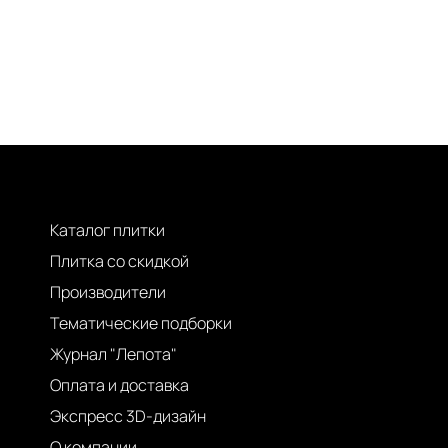
Каталог плитки
Плитка со скидкой
Производители
Тематические подборки
Журнал "Лепота"
Оплата и доставка
Экспресс 3D-дизайн
О компании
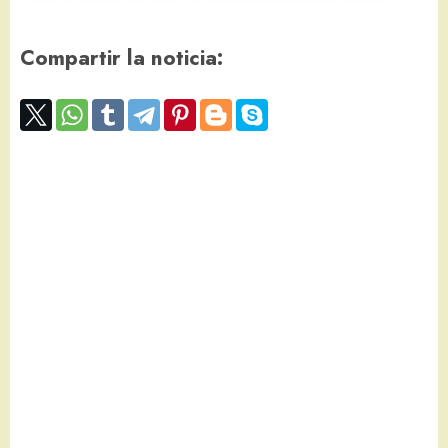
Compartir la noticia:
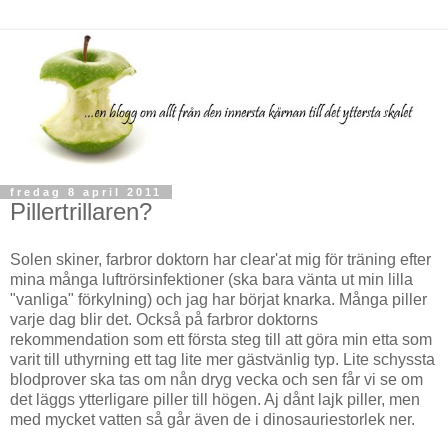
fredag 8 april 2011
Pillertrillaren?
Solen skiner, farbror doktorn har clear'at mig för träning efter
mina många luftrörsinfektioner (ska bara vänta ut min lilla
"vanliga" förkylning) och jag har börjat knarka. Många piller
varje dag blir det. Också på farbror doktorns
rekommendation som ett första steg till att göra min etta som
varit till uthyrning ett tag lite mer gästvänlig typ. Lite schyssta
blodprover ska tas om nån dryg vecka och sen får vi se om
det läggs ytterligare piller till högen. Aj dånt lajk piller, men
med mycket vatten så går även de i dinosauriestorlek ner.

▸ Your task: Tally the lines of the data that include the word "till". Reply with the number only.

▸ Answer to this task: 3